Pulpit of St Johns Church, c. early 20th century.

The longest serving minister of St John's church was Reverend Ebenezer Brown, who served from 1780 to 1835. He was an early supporter of the missionary movement, and declined calls to ministry in Stirling in 1788, Aberdeen in 1798 and Glasgow in 1800.
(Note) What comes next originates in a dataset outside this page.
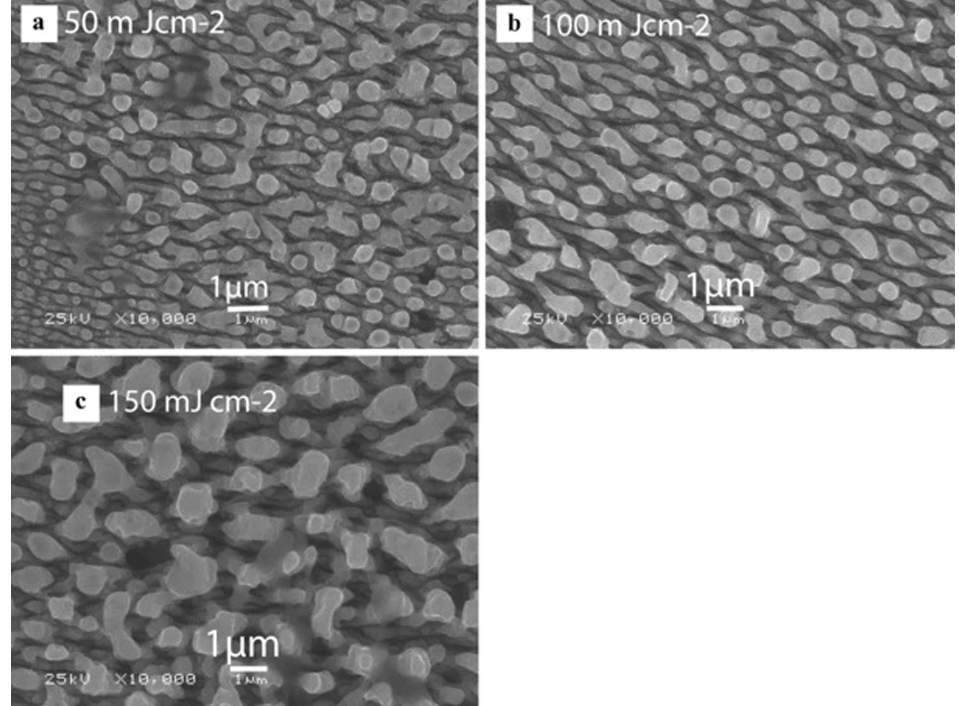
Figure 10. Dumbbell-shaped structure in ethanol environment. ( a ) 50 mJ cm − 2 ; ( b ) 100 mJ cm − 2 ; ( c ) 150 mJ cm − 2 . “Reprinted with permission from Ref. [38], Copyright (2013), Springer Nature”.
The complete list of ministers is given:

- 1755-1772: David Forrest
- 1776-1778: Adam Selkirk
- 1780-1836: Ebenezer Brown
- 1835-1875: John Dick Fleming
- 1875-1892: Thomas Sclater
- 1893-1933: Peter C Bryce
- 1933-1936: David Herd
- 1937-1958: R. W. Anderson
- 1958-1962: D. C. Moir
- 1963-1970: H. J. G. Troup
- 1971-1976: Alexander Strickland
- 1977-1993: William G Baird
- 1995-2002: Sheila Munro
- 2004-2006: Chris Park

After 2006, St John's Church united with Inverkeithing Parish Church, with Chris Park taking over as joint minister.

== Listed Status ==
In December 1979, St John's Church was awarded category B listed status by Historic Scotland. In their statement of special interest, they note the church: "... plays a significant part in the development of Inverkeithing's socio-religious history, with particular relevance to its status as a royal burgh and reflects the staunchness of its citizens." and also that "apart from some internal improvements, this church has not changed significantly since its major additions of the late 18th century."